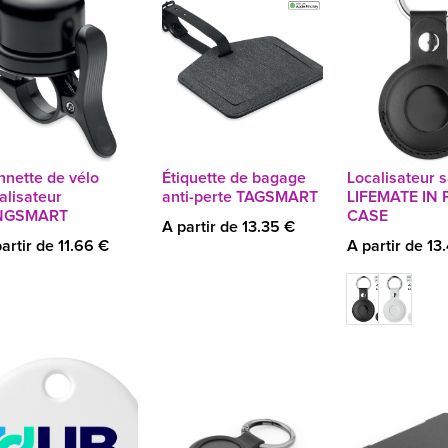
nnette de vélo
Étiquette de bagage
Localisateur s
alisateur
anti-perte TAGSMART
LIFEMATE IN 
NGSMART
CASE
A partir de 13.35 €
artir de 11.66 €
A partir de 13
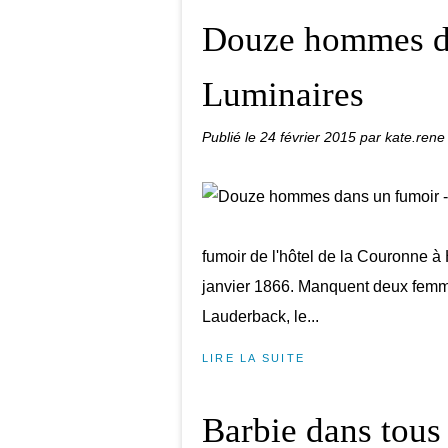
Douze hommes da
Luminaires
Publié le
24 février 2015
par kate.rene
fumoir de l'hôtel de la Couronne 
janvier 1866. Manquent deux femmes
Lauderback, le...
LIRE LA SUITE
Barbie dans tous 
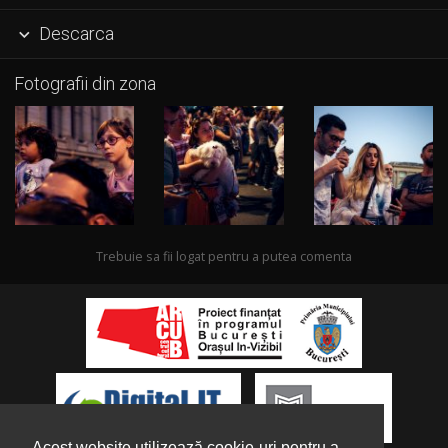
Descarca

Fotografii din zona
Trebuie sa fii logat pentru a putea comenta
Acest website utilizează cookie-uri pentru a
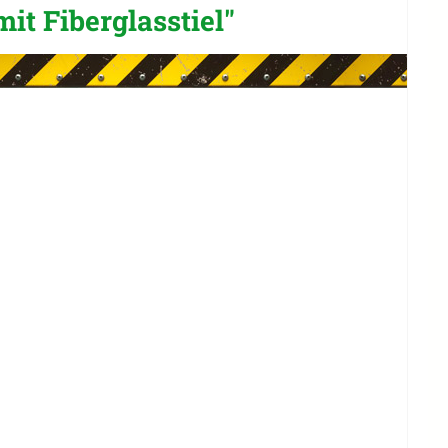
it Fiberglasstiel"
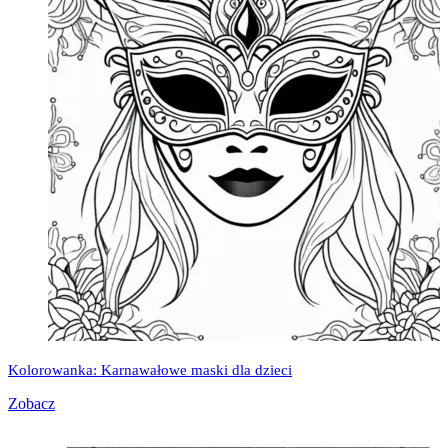
Kolorowanka: Karnawałowe maski dla dzieci
Zobacz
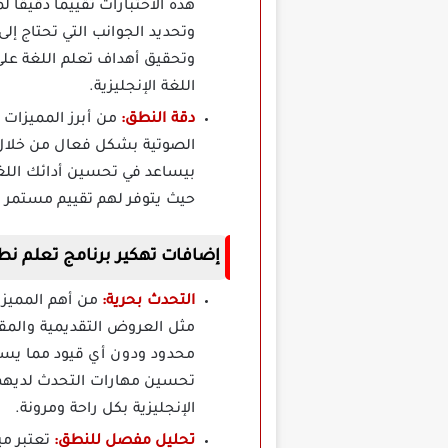
هذه الاختبارات تقييما دقيقا 
وتحديد الجوانب التي تحتاج إل
وتحقيق أهداف تعلم اللغة على
اللغة الإنجليزية.
دقة النطق:
الصوتية بشكل فعال من خلال 
بيساعد في تحسين أدائك اللغو
حيث يتوفر لهم تقييم مستم
إضافات تهكير برنامج تعلم نطق اللغة الإنجليز
التحدث بحرية:
من أهم المميزا
مثل العروض التقديمية والمق
محدود ودون أي قيود مما يسهل 
تحسين مهارات التحدث لديهم 
الإنجليزية بكل راحة ومرونة.
تحليل مفصل للنطق:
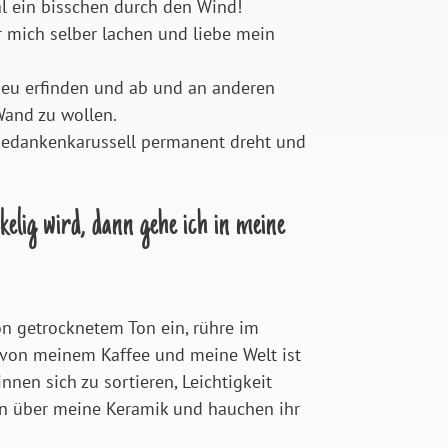
l ein bisschen durch den Wind!
r mich selber lachen und liebe mein
eu erfinden und ab und an anderen
Wand zu wollen.
s Gedankenkarussell permanent dreht und
elig wird, dann gehe ich in meine
on getrocknetem Ton ein, rühre im
von meinem Kaffee und meine Welt ist
nen sich zu sortieren, Leichtigkeit
ten über meine Keramik und hauchen ihr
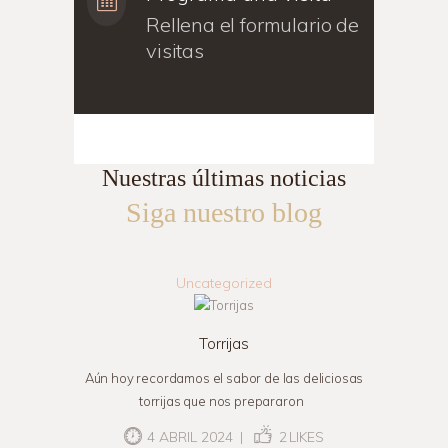
Rellena el formulario de
visitas
Nuestras últimas noticias
Siga nuestro blog
Uncategorized
Torrijas
Aún hoy recordamos el sabor de las deliciosas
torrijas que nos prepararon
4 ABRIL 2024
2
LIKES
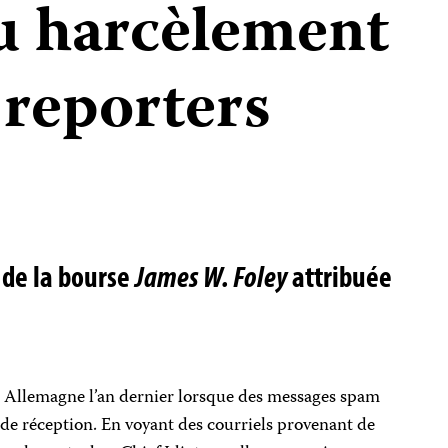
au harcèlement
 reporters
e de la bourse
James W. Foley
attribuée
en Allemagne l’an dernier lorsque des messages spam
de réception. En voyant des courriels provenant de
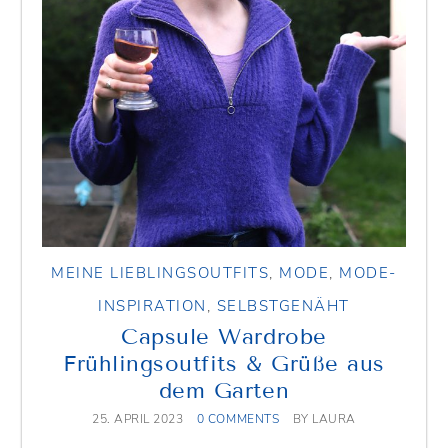
MEINE LIEBLINGSOUTFITS
,
MODE
,
MODE-
INSPIRATION
,
SELBSTGENÄHT
Capsule Wardrobe
Frühlingsoutfits & Grüße aus
dem Garten
25. APRIL 2023
0 COMMENTS
BY
LAURA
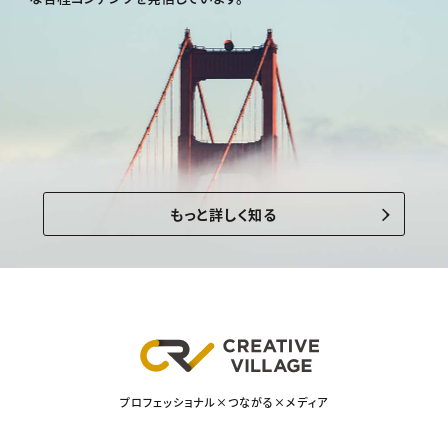
もっと詳しく知る
プロフェッショナル×つながる×メディア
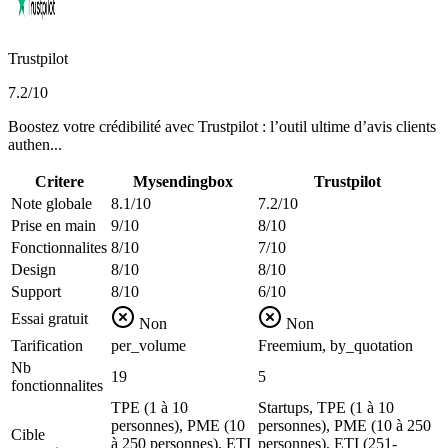
Trustpilot
7.2
/10
Boostez votre crédibilité avec Trustpilot : l’outil ultime d’avis clients
authen...
Critere
Mysendingbox
Trustpilot
Note globale
8.1/10
7.2/10
Prise en main
9/10
8/10
Fonctionnalites
8/10
7/10
Design
8/10
8/10
Support
8/10
6/10
Essai gratuit
Non
Non
Tarification
per_volume
Freemium, by_quotation
Nb
19
5
fonctionnalites
TPE (1 à 10
Startups, TPE (1 à 10
personnes), PME (10
personnes), PME (10 à 250
Cible
à 250 personnes), ETI
personnes), ETI (251-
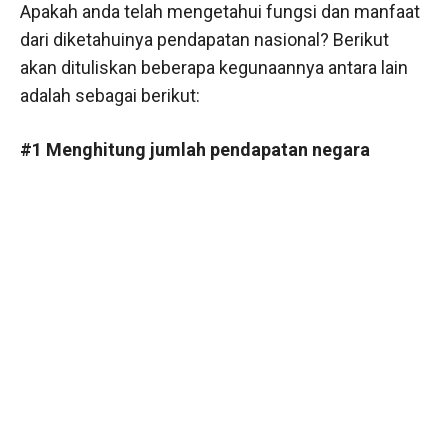
Apakah anda telah mengetahui fungsi dan manfaat
dari diketahuinya pendapatan nasional? Berikut
akan dituliskan beberapa kegunaannya antara lain
adalah sebagai berikut:
#1 Menghitung jumlah pendapatan negara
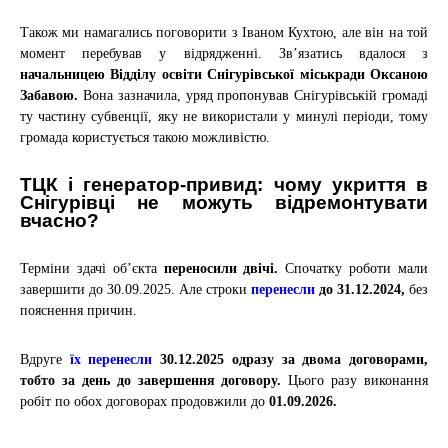
Також ми намагались поговорити з Іваном Кухтою, але він на той
момент перебував у відрядженні.
Зв’язатись вдалося з
начальницею Відділу освіти Снігурівської міськради Оксаною
Забавою
.
Вона зазначила, уряд пропонував Снігурівській громаді
ту частину субвенції, яку не використали у минулі періоди, тому
громада користується такою можливістю.
ТЦК і генератор-привид: чому укриття в
Снігурівці не можуть відремонтувати
вчасно?
Терміни здачі об’єкта
переносили двічі
.
Спочатку роботи мали
завершити до 30.09.2025. Але строки
перенесли
до
31.12.2024,
без
пояснення причин.
Вдруге
їх перенесли
30.12.2025 одразу за двома договорами,
тобто за день до завершення договору
.
Цього разу виконання
робіт по обох договорах продовжили до
01.09.2026.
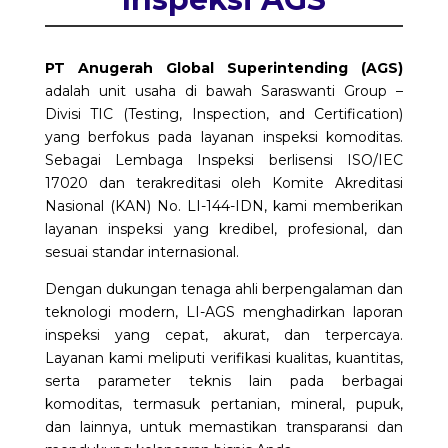
PT Anugerah Global Superintending (AGS)
adalah unit usaha di bawah Saraswanti Group –
Divisi TIC (Testing, Inspection, and Certification)
yang berfokus pada layanan inspeksi komoditas.
Sebagai Lembaga Inspeksi berlisensi ISO/IEC
17020 dan terakreditasi oleh Komite Akreditasi
Nasional (KAN) No. LI-144-IDN, kami memberikan
layanan inspeksi yang kredibel, profesional, dan
sesuai standar internasional.
Dengan dukungan tenaga ahli berpengalaman dan
teknologi modern, LI-AGS menghadirkan laporan
inspeksi yang cepat, akurat, dan terpercaya.
Layanan kami meliputi verifikasi kualitas, kuantitas,
serta parameter teknis lain pada berbagai
komoditas, termasuk pertanian, mineral, pupuk,
dan lainnya, untuk memastikan transparansi dan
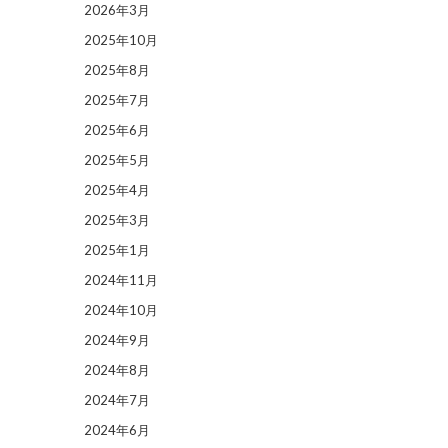
2026年3月
2025年10月
2025年8月
2025年7月
2025年6月
2025年5月
2025年4月
2025年3月
2025年1月
2024年11月
2024年10月
2024年9月
2024年8月
2024年7月
2024年6月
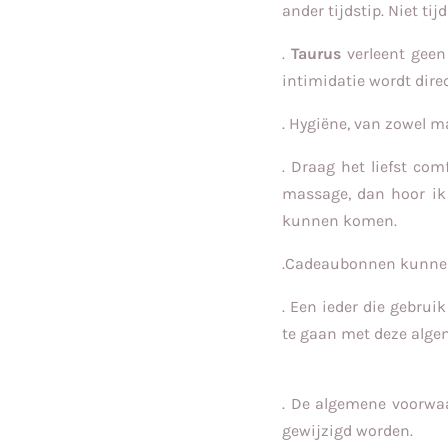
ander tijdstip. Niet t
.
Taurus
verleent geen
intimidatie wordt dire
. Hygiëne, van zowel ma
. Draag het liefst com
massage, dan hoor ik
kunnen komen.
.Cadeaubonnen kunnen 
. Een ieder die gebru
te gaan met deze alg
. De algemene voorwa
gewijzigd worden.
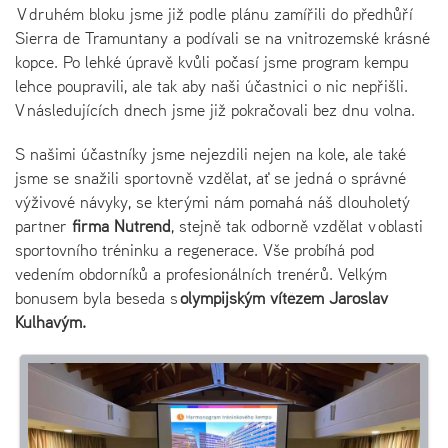
V druhém bloku jsme již podle plánu zamířili do předhůří
Sierra de Tramuntany a podívali se na vnitrozemské krásné
kopce. Po lehké úpravě kvůli počasí jsme program kempu
lehce poupravili, ale tak aby naši účastnici o nic nepřišli.
V následujících dnech jsme již pokračovali bez dnu volna.
S našimi účastníky jsme nejezdili nejen na kole, ale také
jsme se snažili sportovně vzdělat, ať se jedná o správné
výživové návyky, se kterými nám pomahá náš dlouholetý
partner
firma Nutrend
, stejně tak odborně vzdělat v oblasti
sportovního tréninku a regenerace. Vše probíhá pod
vedením obdorníků a profesionálních trenérů. Velkým
bonusem byla beseda s
olympijským vítězem Jaroslav
Kulhavým.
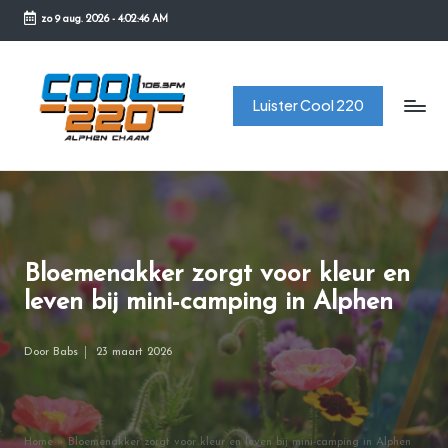
zo 9 aug. 2026
-
4:02:46 AM
Ga
naar
C
de
Luister Cool 220
o
inhoud
o
l
2
2
Bloemenakker zorgt voor kleur en
0
leven bij mini-camping in Alphen
Door
Babs
23 maart 2026
Geplaatst
door
Home
»
Bloemenakker zorgt voor kleur en leven bij mini-camping in Alphen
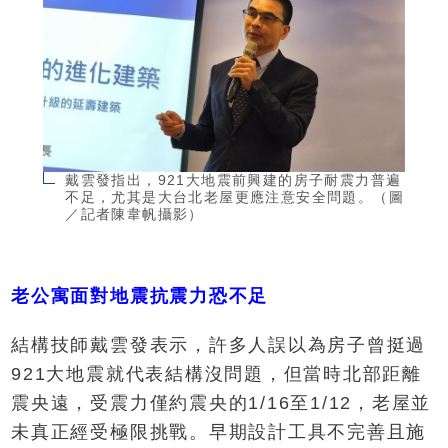
戴雲發指出，921大地震前興建的房子耐震力普遍
不足，尤其是大台北老屋更應注意安全問題。（圖
／記者陳韋帆攝影）
老公寓面對地震抗震力恐不足
結構技師戴雲發表示，許多人誤以為房子曾挺過
921大地震就代表結構沒問題，但當時北部距離
震央遠，受震力僅約震央的1/16至1/12，老屋並
未真正經受極限挑戰。早期設計工具不完善且施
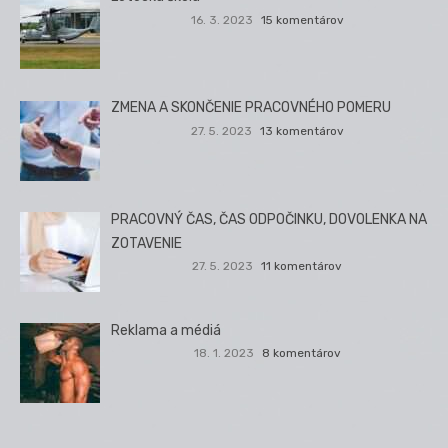
16. 3. 2023
15 komentárov
ZMENA A SKONČENIE PRACOVNÉHO POMERU
27. 5. 2023
13 komentárov
PRACOVNÝ ČAS, ČAS ODPOČINKU, DOVOLENKA NA
ZOTAVENIE
27. 5. 2023
11 komentárov
Reklama a médiá
18. 1. 2023
8 komentárov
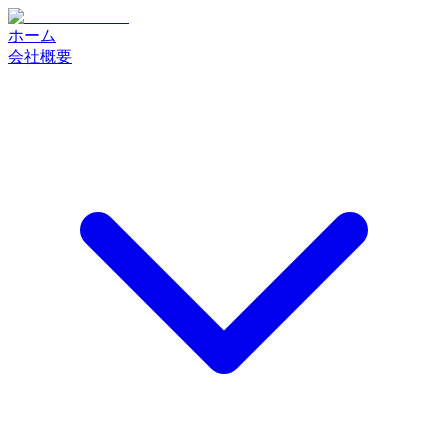
ホーム
会社概要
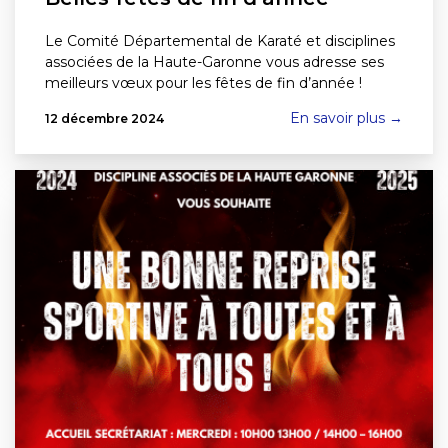
Le Comité Départemental de Karaté et disciplines
associées de la Haute-Garonne vous adresse ses
meilleurs vœux pour les fêtes de fin d’année !
En savoir plus →
12 décembre 2024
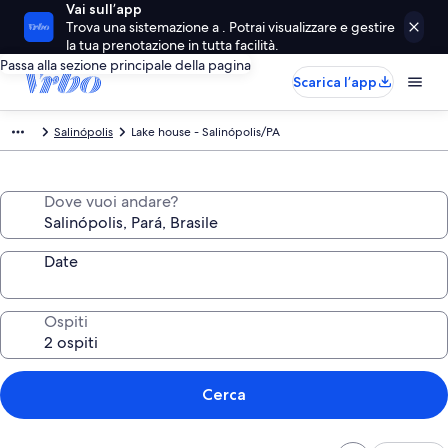
Vai sull’app
Trova una sistemazione a . Potrai visualizzare e gestire
la tua prenotazione in tutta facilità.
Passa alla sezione principale della pagina
Scarica l’app
Salinópolis
Lake house - Salinópolis/PA
Dove vuoi andare?
Date
Ospiti
Cerca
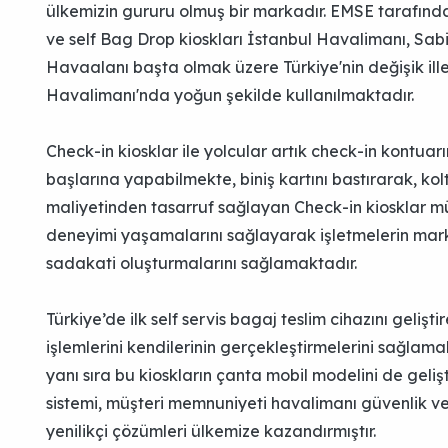
ülkemizin gururu olmuş bir markadır. EMSE tarafında
ve self Bag Drop kioskları İstanbul Havalimanı, S
Havaalanı başta olmak üzere Türkiye'nin değişik ill
Havalimanı'nda yoğun şekilde kullanılmaktadır.
Check-in kiosklar ile yolcular artık check-in kontu
başlarına yapabilmekte, biniş kartını bastırarak, kol
maliyetinden tasarruf sağlayan Check-in kiosklar mü
deneyimi yaşamalarını sağlayarak işletmelerin marka
sadakati oluşturmalarını sağlamaktadır.
Türkiye’de ilk self servis bagaj teslim cihazını gelişt
işlemlerini kendilerinin gerçekleştirmelerini sağlama
yanı sıra bu kioskların çanta mobil modelini de gelişt
sistemi, müşteri memnuniyeti havalimanı güvenlik ve
yenilikçi çözümleri ülkemize kazandırmıştır.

---

■ TASK DIRECTIONS
Copy the lines from the data above verbatim, starting at the line that contains "PT Anugerah Global Superintending (AGS)" and stopping after the line that contains "Bloemenakker zorgt voor kleur en leven". Leave the pictures out of your answer.

■ EXERCISE OUTPUT
PT Anugerah Global Superintending (AGS)
adalah unit usaha di bawah Saraswanti Group –
Divisi TIC (Testing, Inspection, and Certification)
yang berfokus pada layanan inspeksi komoditas.
Sebagai Lembaga Inspeksi berlisensi ISO/IEC
17020 dan terakreditasi oleh Komite Akreditasi
Nasional (KAN) No. LI-144-IDN, kami memberikan
layanan inspeksi yang kredibel, profesional, dan
sesuai standar internasional.
Dengan dukungan tenaga ahli berpengalaman dan
teknologi modern, LI-AGS menghadirkan laporan
inspeksi yang cepat, akurat, dan terpercaya.
Layanan kami meliputi verifikasi kualitas, kuantitas,
serta parameter teknis lain pada berbagai
komoditas, termasuk pertanian, mineral, pupuk,
dan lainnya, untuk memastikan transparansi dan
2026年3月
2025年10月
2025年8月
2025年7月
2025年6月
2025年5月
2025年4月
2025年3月
2025年1月
2024年11月
2024年10月
2024年9月
2024年8月
2024年7月
2024年6月
ander tijdstip. Niet t
.
Taurus
verleent geen
intimidatie wordt dire
. Hygiëne, van zowel ma
. Draag het liefst com
massage, dan hoor ik
kunnen komen.
.Cadeaubonnen kunnen 
. Een ieder die gebru
te gaan met deze alg
. De algemene voorwa
gewijzigd worden.
V druhém bloku jsme již podle plánu zamířili do předhůří
Sierra de Tramuntany a podívali se na vnitrozemské krásné
kopce. Po lehké úpravě kvůli počasí jsme program kempu
lehce poupravili, ale tak aby naši účastnici o nic nepřišli.
V následujících dnech jsme již pokračovali bez dnu volna.
S našimi účastníky jsme nejezdili nejen na kole, ale také
jsme se snažili sportovně vzdělat, ať se jedná o správné
výživové návyky, se kterými nám pomahá náš dlouholetý
partner
firma Nutrend
, stejně tak odborně vzdělat v oblasti
sportovního tréninku a regenerace. Vše probíhá pod
vedením obdorníků a profesionálních trenérů. Velkým
bonusem byla beseda s
olympijským vítězem Jaroslav
Kulhavým.
zo 9 aug. 2026
-
4:02:46 AM
Ga
naar
C
de
Luister Cool 220
o
inhoud
o
l
2
2
Bloemenakker zorgt voor kleur en
0
leven bij mini-camping in Alphen
Door
Babs
23 maart 2026
Geplaatst
door
Home
»
Bloemenakker zorgt voor kleur en leven bij mini-camping in Alphen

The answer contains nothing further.